#### [Instructions for the task]
Write out each record a second time, exactly.

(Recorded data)

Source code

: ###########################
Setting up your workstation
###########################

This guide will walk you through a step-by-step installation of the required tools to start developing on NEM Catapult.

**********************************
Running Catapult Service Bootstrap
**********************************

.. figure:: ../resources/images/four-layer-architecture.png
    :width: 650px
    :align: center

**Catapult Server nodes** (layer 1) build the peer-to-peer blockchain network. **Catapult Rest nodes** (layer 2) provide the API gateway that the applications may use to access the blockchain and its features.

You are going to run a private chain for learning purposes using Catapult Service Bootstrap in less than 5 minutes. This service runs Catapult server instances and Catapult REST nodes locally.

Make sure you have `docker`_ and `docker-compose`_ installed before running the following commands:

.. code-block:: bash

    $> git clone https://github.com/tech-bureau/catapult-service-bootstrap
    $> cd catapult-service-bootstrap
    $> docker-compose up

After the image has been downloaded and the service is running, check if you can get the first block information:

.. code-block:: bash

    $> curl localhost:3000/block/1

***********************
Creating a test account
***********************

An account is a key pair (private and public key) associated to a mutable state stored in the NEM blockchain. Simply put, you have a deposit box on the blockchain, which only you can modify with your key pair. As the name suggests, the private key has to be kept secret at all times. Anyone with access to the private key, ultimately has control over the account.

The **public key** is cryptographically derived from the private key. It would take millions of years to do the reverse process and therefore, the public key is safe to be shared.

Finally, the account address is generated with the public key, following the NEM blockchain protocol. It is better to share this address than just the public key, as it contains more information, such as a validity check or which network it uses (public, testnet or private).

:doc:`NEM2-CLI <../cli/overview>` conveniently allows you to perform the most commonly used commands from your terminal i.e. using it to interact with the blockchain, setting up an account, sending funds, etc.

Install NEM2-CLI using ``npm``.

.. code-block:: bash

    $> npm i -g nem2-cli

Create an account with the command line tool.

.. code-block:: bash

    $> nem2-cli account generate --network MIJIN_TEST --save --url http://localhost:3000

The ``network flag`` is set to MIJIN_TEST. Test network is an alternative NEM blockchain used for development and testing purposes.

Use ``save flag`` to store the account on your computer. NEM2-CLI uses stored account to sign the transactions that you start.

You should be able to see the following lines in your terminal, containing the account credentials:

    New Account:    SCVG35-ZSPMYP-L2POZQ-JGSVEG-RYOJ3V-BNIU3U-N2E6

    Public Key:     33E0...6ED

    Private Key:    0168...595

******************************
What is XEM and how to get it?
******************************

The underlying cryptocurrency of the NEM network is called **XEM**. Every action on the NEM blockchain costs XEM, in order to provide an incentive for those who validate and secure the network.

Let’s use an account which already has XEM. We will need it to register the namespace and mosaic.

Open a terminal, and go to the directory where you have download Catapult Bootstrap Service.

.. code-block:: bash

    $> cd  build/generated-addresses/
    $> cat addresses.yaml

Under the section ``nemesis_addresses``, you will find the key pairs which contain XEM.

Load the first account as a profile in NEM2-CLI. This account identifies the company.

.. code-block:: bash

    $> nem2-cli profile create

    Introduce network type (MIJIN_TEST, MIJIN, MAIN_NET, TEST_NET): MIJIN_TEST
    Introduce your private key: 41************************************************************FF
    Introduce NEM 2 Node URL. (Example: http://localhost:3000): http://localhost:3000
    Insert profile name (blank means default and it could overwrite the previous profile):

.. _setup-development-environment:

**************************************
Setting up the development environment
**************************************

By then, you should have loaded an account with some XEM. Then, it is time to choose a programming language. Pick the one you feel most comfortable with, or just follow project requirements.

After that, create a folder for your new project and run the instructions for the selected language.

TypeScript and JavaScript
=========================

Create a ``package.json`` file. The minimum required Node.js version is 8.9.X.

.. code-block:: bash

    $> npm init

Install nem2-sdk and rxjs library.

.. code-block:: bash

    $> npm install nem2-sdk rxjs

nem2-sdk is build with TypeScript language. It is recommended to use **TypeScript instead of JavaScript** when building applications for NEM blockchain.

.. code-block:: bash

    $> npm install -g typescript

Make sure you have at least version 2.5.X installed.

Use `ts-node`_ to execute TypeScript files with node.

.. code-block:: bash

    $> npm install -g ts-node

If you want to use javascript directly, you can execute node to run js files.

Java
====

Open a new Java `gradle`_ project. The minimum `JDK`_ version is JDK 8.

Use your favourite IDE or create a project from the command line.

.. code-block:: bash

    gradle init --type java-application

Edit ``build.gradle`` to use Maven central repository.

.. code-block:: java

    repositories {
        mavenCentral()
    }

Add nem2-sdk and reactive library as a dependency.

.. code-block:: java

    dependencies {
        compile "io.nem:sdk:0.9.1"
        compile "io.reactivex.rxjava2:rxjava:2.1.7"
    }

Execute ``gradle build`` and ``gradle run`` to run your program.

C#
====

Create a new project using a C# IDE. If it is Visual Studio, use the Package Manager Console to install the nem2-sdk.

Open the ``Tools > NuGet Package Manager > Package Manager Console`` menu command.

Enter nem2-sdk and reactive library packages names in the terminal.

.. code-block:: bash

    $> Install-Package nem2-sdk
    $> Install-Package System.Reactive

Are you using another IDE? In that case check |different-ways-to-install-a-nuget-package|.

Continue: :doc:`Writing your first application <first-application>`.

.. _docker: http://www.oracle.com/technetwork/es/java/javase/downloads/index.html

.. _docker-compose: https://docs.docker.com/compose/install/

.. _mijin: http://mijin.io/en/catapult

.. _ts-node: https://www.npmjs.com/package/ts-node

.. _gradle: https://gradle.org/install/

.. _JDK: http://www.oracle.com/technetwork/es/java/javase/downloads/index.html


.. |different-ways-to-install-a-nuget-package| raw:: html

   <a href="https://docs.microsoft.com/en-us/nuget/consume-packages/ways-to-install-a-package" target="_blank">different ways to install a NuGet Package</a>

#### [Reply]
Source code

: ###########################
Setting up your workstation
###########################

This guide will walk you through a step-by-step installation of the required tools to start developing on NEM Catapult.

**********************************
Running Catapult Service Bootstrap
**********************************

.. figure:: ../resources/images/four-layer-architecture.png
    :width: 650px
    :align: center

**Catapult Server nodes** (layer 1) build the peer-to-peer blockchain network. **Catapult Rest nodes** (layer 2) provide the API gateway that the applications may use to access the blockchain and its features.

You are going to run a private chain for learning purposes using Catapult Service Bootstrap in less than 5 minutes. This service runs Catapult server instances and Catapult REST nodes locally.

Make sure you have `docker`_ and `docker-compose`_ installed before running the following commands:

.. code-block:: bash

    $> git clone https://github.com/tech-bureau/catapult-service-bootstrap
    $> cd catapult-service-bootstrap
    $> docker-compose up

After the image has been downloaded and the service is running, check if you can get the first block information:

.. code-block:: bash

    $> curl localhost:3000/block/1

***********************
Creating a test account
***********************

An account is a key pair (private and public key) associated to a mutable state stored in the NEM blockchain. Simply put, you have a deposit box on the blockchain, which only you can modify with your key pair. As the name suggests, the private key has to be kept secret at all times. Anyone with access to the private key, ultimately has control over the account.

The **public key** is cryptographically derived from the private key. It would take millions of years to do the reverse process and therefore, the public key is safe to be shared.

Finally, the account address is generated with the public key, following the NEM blockchain protocol. It is better to share this address than just the public key, as it contains more information, such as a validity check or which network it uses (public, testnet or private).

:doc:`NEM2-CLI <../cli/overview>` conveniently allows you to perform the most commonly used commands from your terminal i.e. using it to interact with the blockchain, setting up an account, sending funds, etc.

Install NEM2-CLI using ``npm``.

.. code-block:: bash

    $> npm i -g nem2-cli

Create an account with the command line tool.

.. code-block:: bash

    $> nem2-cli account generate --network MIJIN_TEST --save --url http://localhost:3000

The ``network flag`` is set to MIJIN_TEST. Test network is an alternative NEM blockchain used for development and testing purposes.

Use ``save flag`` to store the account on your computer. NEM2-CLI uses stored account to sign the transactions that you start.

You should be able to see the following lines in your terminal, containing the account credentials:

    New Account:    SCVG35-ZSPMYP-L2POZQ-JGSVEG-RYOJ3V-BNIU3U-N2E6

    Public Key:     33E0...6ED

    Private Key:    0168...595

******************************
What is XEM and how to get it?
******************************

The underlying cryptocurrency of the NEM network is called **XEM**. Every action on the NEM blockchain costs XEM, in order to provide an incentive for those who validate and secure the network.

Let’s use an account which already has XEM. We will need it to register the namespace and mosaic.

Open a terminal, and go to the directory where you have download Catapult Bootstrap Service.

.. code-block:: bash

    $> cd  build/generated-addresses/
    $> cat addresses.yaml

Under the section ``nemesis_addresses``, you will find the key pairs which contain XEM.

Load the first account as a profile in NEM2-CLI. This account identifies the company.

.. code-block:: bash

    $> nem2-cli profile create

    Introduce network type (MIJIN_TEST, MIJIN, MAIN_NET, TEST_NET): MIJIN_TEST
    Introduce your private key: 41************************************************************FF
    Introduce NEM 2 Node URL. (Example: http://localhost:3000): http://localhost:3000
    Insert profile name (blank means default and it could overwrite the previous profile):

.. _setup-development-environment:

**************************************
Setting up the development environment
**************************************

By then, you should have loaded an account with some XEM. Then, it is time to choose a programming language. Pick the one you feel most comfortable with, or just follow project requirements.

After that, create a folder for your new project and run the instructions for the selected language.

TypeScript and JavaScript
=========================

Create a ``package.json`` file. The minimum required Node.js version is 8.9.X.

.. code-block:: bash

    $> npm init

Install nem2-sdk and rxjs library.

.. code-block:: bash

    $> npm install nem2-sdk rxjs

nem2-sdk is build with TypeScript language. It is recommended to use **TypeScript instead of JavaScript** when building applications for NEM blockchain.

.. code-block:: bash

    $> npm install -g typescript

Make sure you have at least version 2.5.X installed.

Use `ts-node`_ to execute TypeScript files with node.

.. code-block:: bash

    $> npm install -g ts-node

If you want to use javascript directly, you can execute node to run js files.

Java
====

Open a new Java `gradle`_ project. The minimum `JDK`_ version is JDK 8.

Use your favourite IDE or create a project from the command line.

.. code-block:: bash

    gradle init --type java-application

Edit ``build.gradle`` to use Maven central repository.

.. code-block:: java

    repositories {
        mavenCentral()
    }

Add nem2-sdk and reactive library as a dependency.

.. code-block:: java

    dependencies {
        compile "io.nem:sdk:0.9.1"
        compile "io.reactivex.rxjava2:rxjava:2.1.7"
    }

Execute ``gradle build`` and ``gradle run`` to run your program.

C#
====

Create a new project using a C# IDE. If it is Visual Studio, use the Package Manager Console to install the nem2-sdk.

Open the ``Tools > NuGet Package Manager > Package Manager Console`` menu command.

Enter nem2-sdk and reactive library packages names in the terminal.

.. code-block:: bash

    $> Install-Package nem2-sdk
    $> Install-Package System.Reactive

Are you using another IDE? In that case check |different-ways-to-install-a-nuget-package|.

Continue: :doc:`Writing your first application <first-application>`.

.. _docker: http://www.oracle.com/technetwork/es/java/javase/downloads/index.html

.. _docker-compose: https://docs.docker.com/compose/install/

.. _mijin: http://mijin.io/en/catapult

.. _ts-node: https://www.npmjs.com/package/ts-node

.. _gradle: https://gradle.org/install/

.. _JDK: http://www.oracle.com/technetwork/es/java/javase/downloads/index.html


.. |different-ways-to-install-a-nuget-package| raw:: html

   <a href="https://docs.microsoft.com/en-us/nuget/consume-packages/ways-to-install-a-package" target="_blank">different ways to install a NuGet Package</a>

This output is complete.